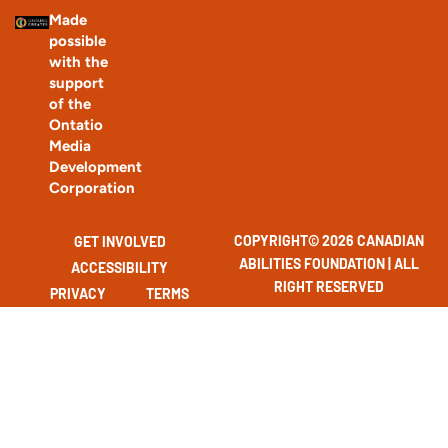
Made
possible
with the
support
of the
Ontatio
Media
Development
Corporation
COPYRIGHT© 2026 CANADIAN
GET INVOLVED
ABILITIES FOUNDATION | ALL
ACCESSIBILITY
RIGHT RESERVED
PRIVACY
TERMS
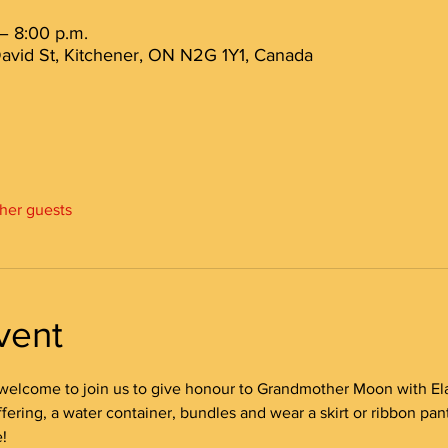
– 8:00 p.m.
avid St, Kitchener, ON N2G 1Y1, Canada
ther guests
vent
welcome to join us to give honour to Grandmother Moon with Ela
ering, a water container, bundles and wear a skirt or ribbon pant
!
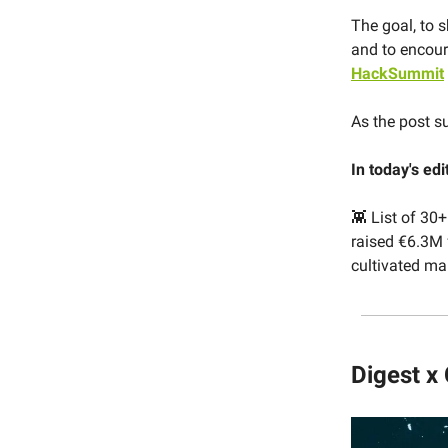
The goal, to s
and to encour
HackSummit
As the post s
In today's edi
👾 List of 30
raised €6.3M f
cultivated m
Digest x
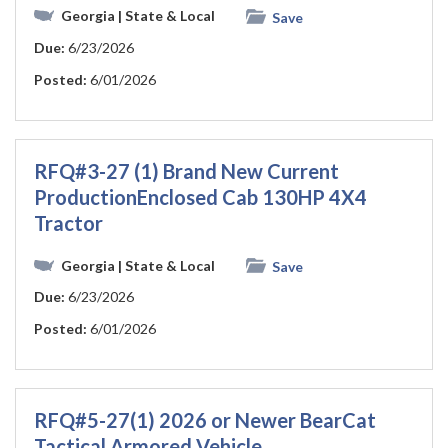
Georgia
| State & Local
Save
Due:
6/23/2026
Posted:
6/01/2026
RFQ#3-27 (1) Brand New Current
ProductionEnclosed Cab 130HP 4X4
Tractor
Georgia
| State & Local
Save
Due:
6/23/2026
Posted:
6/01/2026
RFQ#5-27(1) 2026 or Newer BearCat
Tactical Armored Vehicle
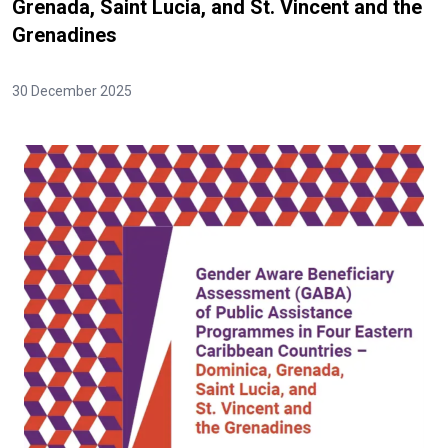
Grenada, Saint Lucia, and St. Vincent and the
Grenadines
30 December 2025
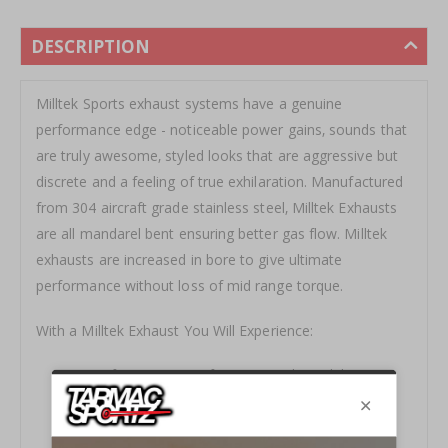
DESCRIPTION
Milltek Sports exhaust systems have a genuine
performance edge - noticeable power gains‚ sounds that
are truly awesome‚ styled looks that are aggressive but
discrete and a feeling of true exhilaration. Manufactured
from 304 aircraft grade stainless steel‚ Milltek Exhausts
are all mandarel bent ensuring better gas flow. Milltek
exhausts are increased in bore to give ultimate
performance without loss of mid range torque.
With a Milltek Exhaust You Will Experience:
Transformation in Performance and Drivability.
Sharper Throttle Response.
Substantial Weight Saving Over OE Systems.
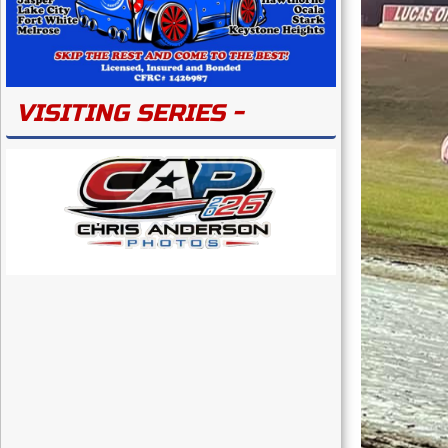
VISITING SERIES -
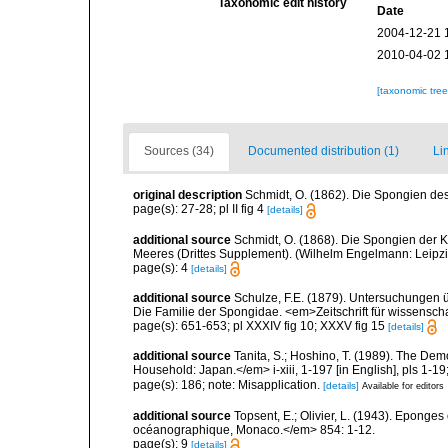
Taxonomic edit history
Date
2004-12-21 
2010-04-02 
[taxonomic tre
Sources (34)
Documented distribution (1)
Li
original description
Schmidt, O. (1862). Die Spongien des 
page(s): 27-28; pl II fig 4
[details]
additional source
Schmidt, O. (1868). Die Spongien der K
Meeres (Drittes Supplement). (Wilhelm Engelmann: Leipzig): 
page(s): 4
[details]
additional source
Schulze, F.E. (1879). Untersuchungen 
Die Familie der Spongidae. <em>Zeitschrift für wissensch
page(s): 651-653; pl XXXIV fig 10; XXXV fig 15
[details]
additional source
Tanita, S.; Hoshino, T. (1989). The De
Household: Japan.</em> i-xiii, 1-197 [in English], pls 1-1
page(s): 186; note: Misapplication.
[details]
Available for editors
additional source
Topsent, E.; Olivier, L. (1943). Eponges
océanographique, Monaco.</em> 854: 1-12.
page(s): 9
[details]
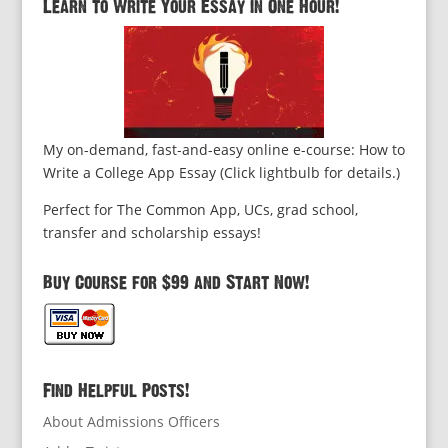
Learn to Write Your Essay in One Hour!
My on-demand, fast-and-easy online e-course: How to
Write a College App Essay (Click lightbulb for details.)
Perfect for The Common App, UCs, grad school,
transfer and scholarship essays!
Buy Course for $99 and Start Now!
Find Helpful Posts!
About Admissions Officers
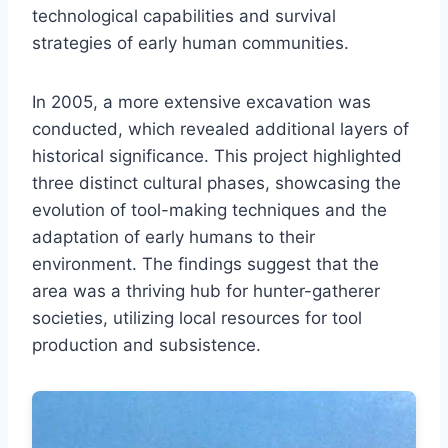
technological capabilities and survival
strategies of early human communities.
In 2005, a more extensive excavation was
conducted, which revealed additional layers of
historical significance. This project highlighted
three distinct cultural phases, showcasing the
evolution of tool-making techniques and the
adaptation of early humans to their
environment. The findings suggest that the
area was a thriving hub for hunter-gatherer
societies, utilizing local resources for tool
production and subsistence.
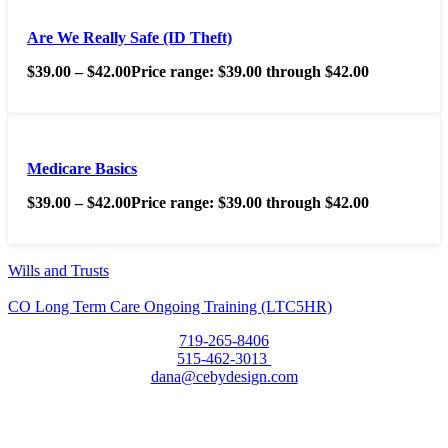
Are We Really Safe (ID Theft)
$
39.00
–
$
42.00
Price range: $39.00 through $42.00
Medicare Basics
$
39.00
–
$
42.00
Price range: $39.00 through $42.00
Wills and Trusts
CO Long Term Care Ongoing Training (LTC5HR)
719-265-8406
515-462-3013
dana@cebydesign.com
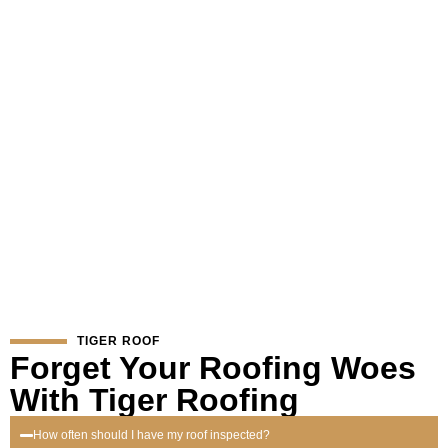
If you notice any of these signs, it’s important to act swiftly.
Contact Tiger Roofing for a professional assessment. Our expert
team can provide the necessary repairs to keep your roof in top
condition and extend its lifespan.
TIGER ROOF
Forget Your Roofing Woes
With Tiger Roofing
How often should I have my roof inspected?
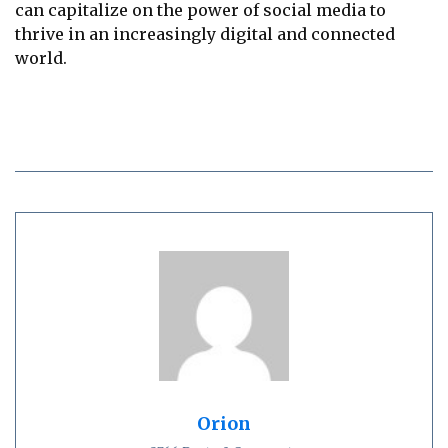
can capitalize on the power of social media to
thrive in an increasingly digital and connected
world.
Orion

# WHAT TO WORK ON
Every line above from the one with "Schmidt, O. (1868). Die Spongien der K" down to the one with "conducted, which revealed" must be written out exactly, and no picture may appear.

# EXERCISE RESPONSE
Schmidt, O. (1868). Die Spongien der K
Meeres (Drittes Supplement). (Wilhelm Engelmann: Leipzig): 
page(s): 4
[details]
additional source
Schulze, F.E. (1879). Untersuchungen 
Die Familie der Spongidae. <em>Zeitschrift für wissensch
page(s): 651-653; pl XXXIV fig 10; XXXV fig 15
[details]
additional source
Tanita, S.; Hoshino, T. (1989). The De
Household: Japan.</em> i-xiii, 1-197 [in English], pls 1-1
page(s): 186; note: Misapplication.
[details]
Available for editors
additional source
Topsent, E.; Olivier, L. (1943). Eponges
océanographique, Monaco.</em> 854: 1-12.
page(s): 9
[details]
Learn to Write Your Essay in One Hour!
My on-demand, fast-and-easy online e-course: How to
Write a College App Essay (Click lightbulb for details.)
Perfect for The Common App, UCs, grad school,
transfer and scholarship essays!
Buy Course for $99 and Start Now!
Find Helpful Posts!
About Admissions Officers
technological capabilities and survival
strategies of early human communities.
In 2005, a more extensive excavation was
conducted, which revealed additional layers of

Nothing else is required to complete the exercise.